Une taxe sur les transactions financières
La Confédération Syndicale Internationale appelle les gouvernements à s’engager à mettre en place une taxe sur les transactions financières, à l’occasion du sommet des Nations Unies sur le développement, qui se tiendra au mois de septembre. La crise économique mondiale continue de frapper fort : 200 millions de personnes supplémentaires se sont retrouvées en situation de pauvreté absolue depuis 2008.
Si la récession est terminée pour les banques et la finance (soit-disant !), les perspectives pour l’emploi et les services publics sont peu réjouissantes, car les gouvernements réduisent les dépenses afin de donner satisfaction aux marchés financiers.
Pour la CSI, « Une taxe sur les transactions financières est non seulement judicieuse sur le plan économique, mais c’est aussi une question de justice et d’équité ».
 

EGALITE

Moins payées !!!

Qu’elles aient ou pas interrompu leur activité professionnelle pour s’occuper de leurs enfants, les femmes gagnent en moyenne 17% de moins que les hommes.

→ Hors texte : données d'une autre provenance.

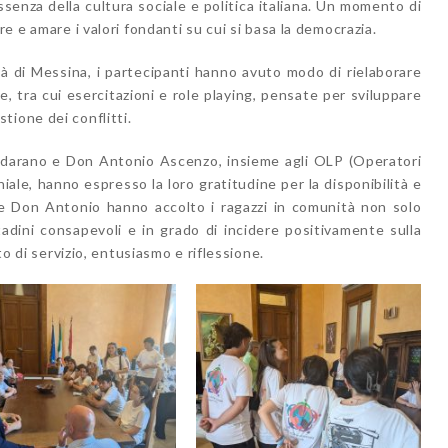
ssenza della cultura sociale e politica italiana. Un momento di
re e amare i valori fondanti su cui si basa la democrazia.
ittà di Messina, i partecipanti hanno avuto modo di rielaborare
, tra cui esercitazioni e role playing, pensate per sviluppare
tione dei conflitti.
darano e Don Antonio Ascenzo, insieme agli OLP (Operatori
iale, hanno espresso la loro gratitudine per la disponibilità e
 e Don Antonio hanno accolto i ragazzi in comunità non solo
adini consapevoli e in grado di incidere positivamente sulla
ito di servizio, entusiasmo e riflessione.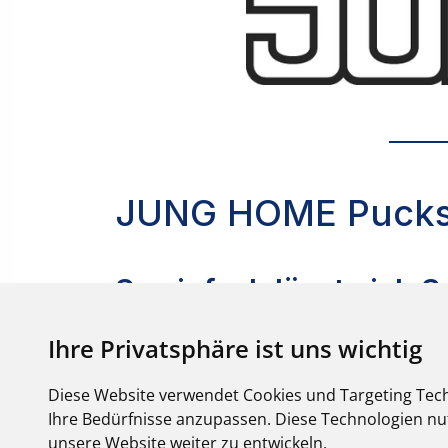
Ihre Privatsphäre ist uns wichtig
Diese Website verwendet Cookies und Targeting Tech
Ihre Bedürfnisse anzupassen. Diese Technologien 
unsere Website weiter zu entwickeln.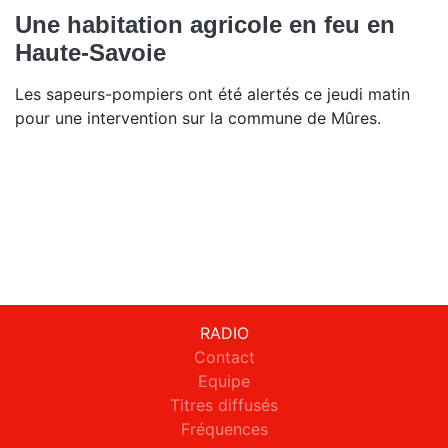
Une habitation agricole en feu en
Haute-Savoie
Les sapeurs-pompiers ont été alertés ce jeudi matin
pour une intervention sur la commune de Mûres.
RADIO
Contact
Equipe
Titres diffusés
Fréquences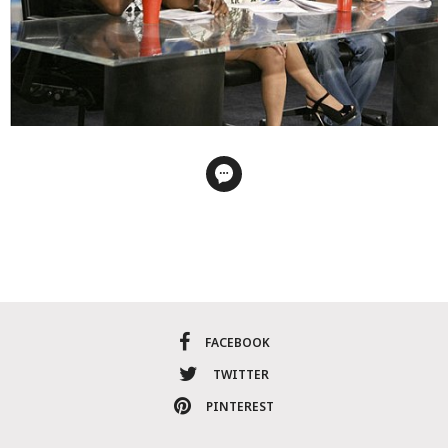
FACEBOOK
TWITTER
PINTEREST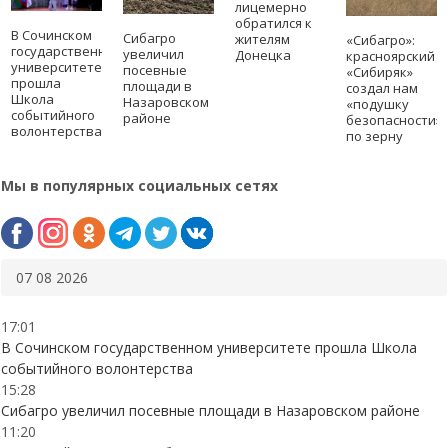
лицемерно
обратился к
В Сочинском
Сибагро
жителям
«Сибагро»:
государственном
увеличил
Донецка
красноярский
университете
посевные
«Сибиряк»
прошла
площади в
создал нам
Школа
Назаровском
«подушку
событийного
районе
безопасности»
волонтерства
по зерну
Мы в популярных социальных сетях
07 08 2026
17:01
В Сочинском государственном университете прошла Школа
событийного волонтерства
15:28
Сибагро увеличил посевные площади в Назаровском районе
11:20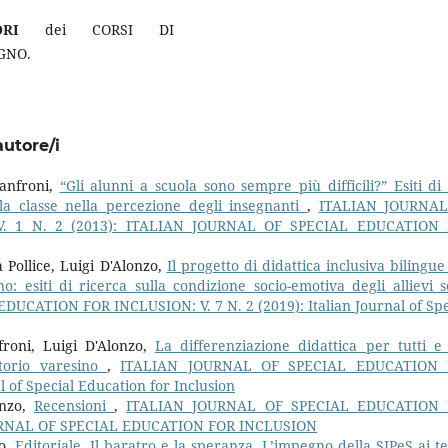
RI
dei CORSI DI
GNO.
autore/i
Zanfroni,
“Gli alunni a scuola sono sempre più difficili?” Esiti di
lla classe nella percezione degli insegnanti
,
ITALIAN JOURNA
. 1 N. 2 (2013): ITALIAN JOURNAL OF SPECIAL EDUCATION
a Pollice, Luigi D'Alonzo,
Il progetto di didattica inclusiva bilingue
no: esiti di ricerca sulla condizione socio-emotiva degli allievi s
CATION FOR INCLUSION: V. 7 N. 2 (2019): Italian Journal of Spe
nfroni, Luigi D'Alonzo,
La differenziazione didattica per tutti e
itorio varesino
,
ITALIAN JOURNAL OF SPECIAL EDUCATION 
l of Special Education for Inclusion
onzo,
Recensioni
,
ITALIAN JOURNAL OF SPECIAL EDUCATION 
JOURNAL OF SPECIAL EDUCATION FOR INCLUSION
zo,
Editoriale. Il baratro e la speranza. L’impegno della SIPeS ai t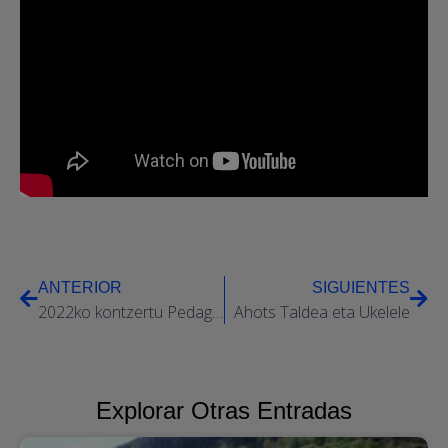
ANTERIOR
SIGUIENTES
2022ko kontzertu Pedagogikoa SkolaMusik
Ahots Taldea eta Ukelele
Explorar Otras Entradas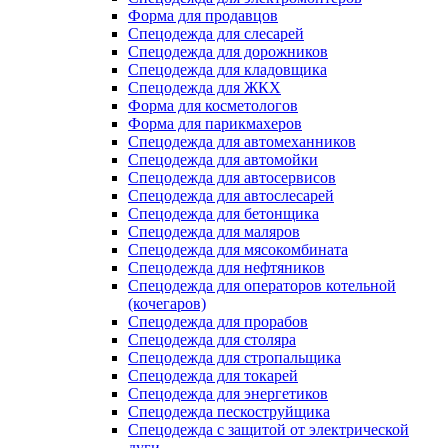
Форма для продавцов
Спецодежда для слесарей
Спецодежда для дорожников
Спецодежда для кладовщика
Спецодежда для ЖКХ
Форма для косметологов
Форма для парикмахеров
Спецодежда для автомеханников
Спецодежда для автомойки
Спецодежда для автосервисов
Спецодежда для автослесарей
Спецодежда для бетонщика
Спецодежда для маляров
Спецодежда для мясокомбината
Спецодежда для нефтяников
Спецодежда для операторов котельной
(кочегаров)
Спецодежда для прорабов
Спецодежда для столяра
Спецодежда для стропальщика
Спецодежда для токарей
Спецодежда для энергетиков
Спецодежда пескоструйщика
Спецодежда с защитой от электрической
дуги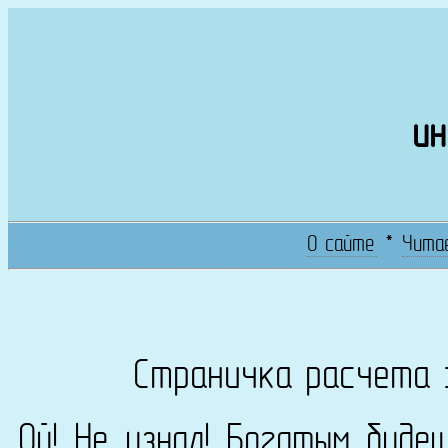
ин
О сайте
*
Чита
Страничка расчета 
Ой! Не узнал! Богатым буде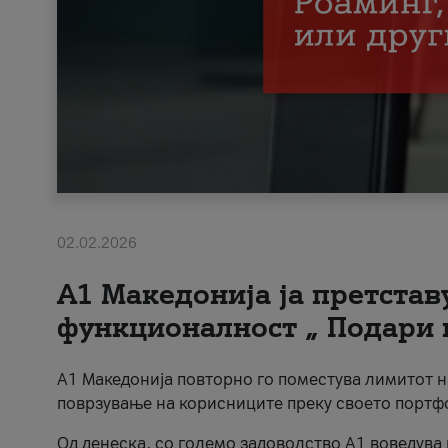
02.02.2026
А1 Македонија ја претста
функционалност „ Подари 
А1 Македонија повторно го поместува лимитот 
поврзување на корисниците преку своето портф
Од денеска, со големо задоволство А1 воведува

Un écart d’autant plus injuste que dans la tranche d’âges 39-49 ans objet d’une étude de l’INSEE, les femmes sont en moyenne plus diplômées que les hommes. « Avoir ou ne pas avoir d’enfants ne paraît pas influencer significativement le salaire horaire », souligne l’étude.
«Tout se passe comme si les femmes qui n’ont jamais eu l’intention d’interrompre leur carrière n’ont pas pu envoyer un signal crédible aux employeurs sur leur engagement à long terme », indique l’étude. Une fois embauchées, les femmes sans enfants restent ainsi l’objet d’une « suspicion d’un moindre attachement à leur poste » de la part de leurs employeurs, c’est une discrimination pure dénonce l’économiste Rachel Silvera.